*** Opening Task material ***
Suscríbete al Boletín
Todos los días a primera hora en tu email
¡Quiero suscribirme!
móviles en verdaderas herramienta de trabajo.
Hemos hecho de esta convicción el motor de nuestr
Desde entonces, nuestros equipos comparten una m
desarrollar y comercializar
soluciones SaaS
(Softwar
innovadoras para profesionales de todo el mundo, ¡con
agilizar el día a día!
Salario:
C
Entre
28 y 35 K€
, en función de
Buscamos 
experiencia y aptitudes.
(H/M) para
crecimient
*** Closing Task material ***
*** Opening Task material ***
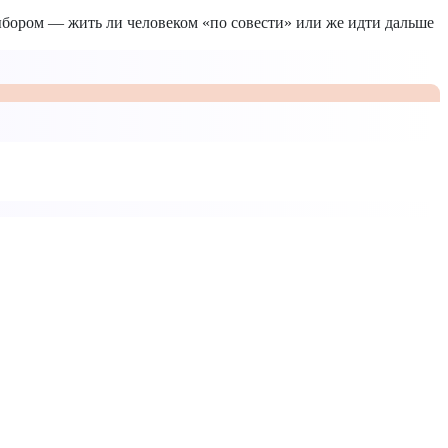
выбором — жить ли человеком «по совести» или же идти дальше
*** Closing Task material ***
*** Opening Task material ***
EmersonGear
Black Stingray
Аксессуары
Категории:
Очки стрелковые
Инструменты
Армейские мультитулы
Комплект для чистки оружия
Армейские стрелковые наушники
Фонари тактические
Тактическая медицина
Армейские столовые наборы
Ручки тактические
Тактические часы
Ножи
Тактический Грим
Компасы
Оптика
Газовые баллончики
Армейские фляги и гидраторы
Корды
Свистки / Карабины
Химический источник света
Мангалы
*** Closing Task material ***
What to work on: Copy the lines of the listing from the one holding "EmersonGear" through the one holding "Тактический Грим", both included, without changing a character.

Result for this task:
EmersonGear
Black Stingray
Аксессуары
Категории:
Очки стрелковые
Инструменты
Армейские мультитулы
Комплект для чистки оружия
Армейские стрелковые наушники
Фонари тактические
Тактическая медицина
Армейские столовые наборы
Ручки тактические
Тактические часы
Ножи
Тактический Грим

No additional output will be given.